Extraordinary, the impression one gets, when listening to those crowds, of hearing again in all its original freshness and force the beautiful yearning for Europe passed down to us by our fathers and our fathers’ fathers, which we have tended to allow to dry out, if not to crumble into dust, leaving us holding the letter without the spirit and, between the dead letter and the purloined, the “ashes of great weariness” that Husserl, again, lamented.

And the notions of peace, democracy, and rule of law that the demonstrators have made their standards; the idea that Europe is first and foremost the name of an idea and, thus, the name of a dream and an ideal that in turn signify an additional measure of civilization but also of prosperity; and those words of the European tribe that, thanks to the Ukrainians, have suddenly appeared in a new and purer light after having been forgotten by established Europe.

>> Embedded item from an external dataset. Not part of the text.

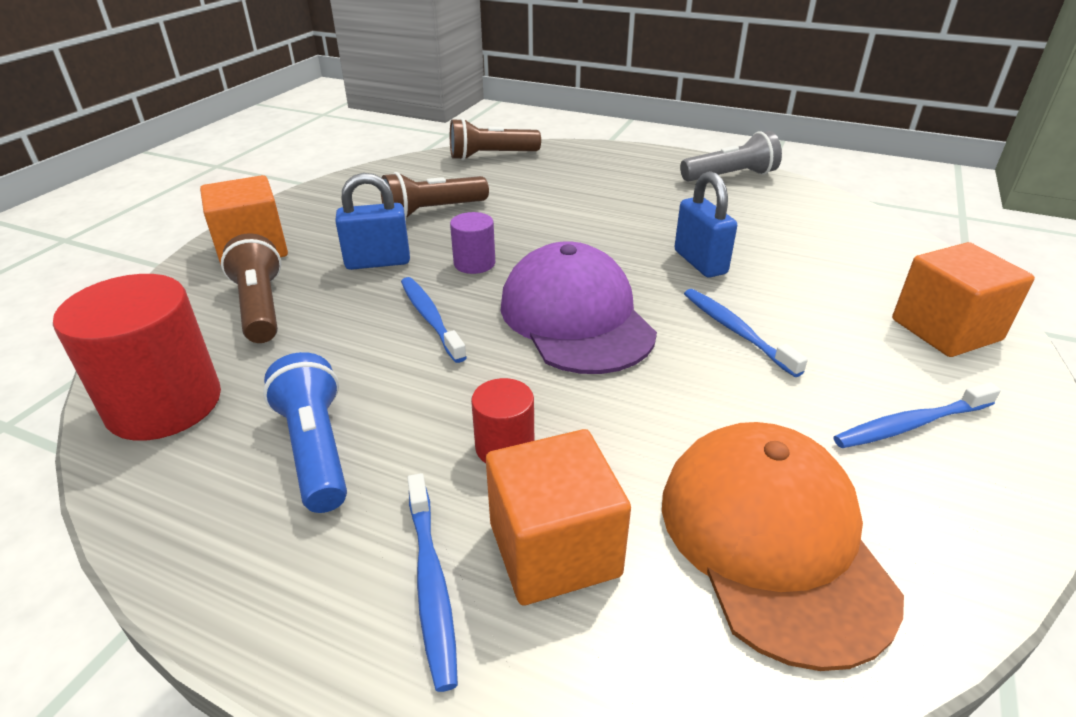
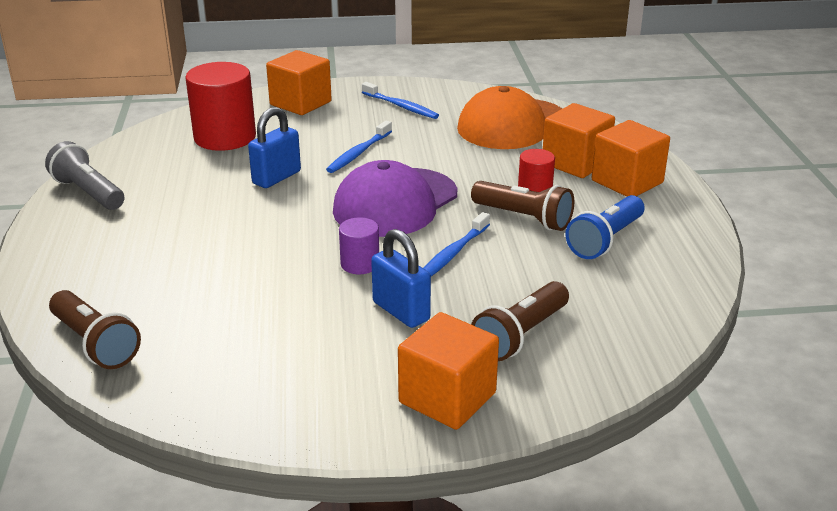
camera: 120 degrees left, 5 degrees down
red cylinder [53,274,221,441] -> red cylinder moved to [185,62,256,151]
brown flashlight [381,172,489,219] -> brown flashlight moved to [471,181,574,231]
blue toothbrush [407,473,458,692] -> orange cube [592,120,670,197]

And, in ancient Ruthenia, where the most heated issues also tend to be the most archaic, in that land laden with history that is, in addition to being the cradle of Russia, also, in a sense, one of the largest cemeteries on the continent — in that land drenched in blood, where the two most atrociously criminal inclinations of the last century came together, the certitude that clinging to the idea of Europe is the best way of extricating oneself, truly, from that hideous past.

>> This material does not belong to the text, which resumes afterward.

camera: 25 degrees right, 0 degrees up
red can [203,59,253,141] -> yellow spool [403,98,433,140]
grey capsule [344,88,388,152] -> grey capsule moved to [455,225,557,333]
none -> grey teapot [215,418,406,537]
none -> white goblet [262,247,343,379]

All of that, for the past two weeks, has been spoken by the demonstrators in Kiev and by the swelling crowds in the Russian-speaking cities in the east and south of the country.

Expressed in this revolt, too, is a faith in a concept — Europe — that offers, in the demonstrators’ eyes, the only way of one day chasing out of the popular mind the remnants of the double nightmare of Nazism and Stalinism.

In response to all this the European authorities can assume one of two stances.

Either they can, once again, bow down to Putin, leaving him free to roll back, wherever he can and at whatever cost to his vassals, the dismantling of the Soviet Union, which he is known to view as the greatest geopolitical catastrophe of the 20th century; and to allow — perhaps because we find it convenient, perhaps because our Euro fatigue is so great that even thinking about having to implement a new partnership tires us out, perhaps, in other words, because Russia’s brutality enables us to make one of those cowardly exits that we have, alas, grown accustomed to making — a new Iron Curtain to drop over the aspirations for freedom of the Ukrainians today and, tomorrow, of Georgia and Moldova in a return to the captive Europe that Milan Kundera spoke of on the eve of the fall of the Berlin Wall, a reopening of the wound inflicted on Europe by our resignation at seeing it cut in two and left to unfold in two different space-times.

Or we can keep up the pressure on Kiev — more specifically, we can hold open the offer of association that a corrupt president refused on November 21 while assuring the peaceful opposition that defies him of our active sympathy. In other words, we can make use of all instruments available to us to punish the muggers (political sanctions, freezing assets held in European banks or in tax havens with which Europe has entered into agreements of cooperation and mutual assistance) and aid the muggees (dispatching parliamentary missions, relaxing visa policies with regard students, among others, and providing direct aid to rebellious civil society organizations). By offering a concrete European translation for the “disgust” voiced by John Kerry, we can kill two birds with one stone: on the one hand, a step toward greater democracy; on the other, a rejuvenation of the fading idea of Europe, which needs all the help it can get if it is to regain its lost glory.

Ukraine offers a chance for today’s soulless Europe.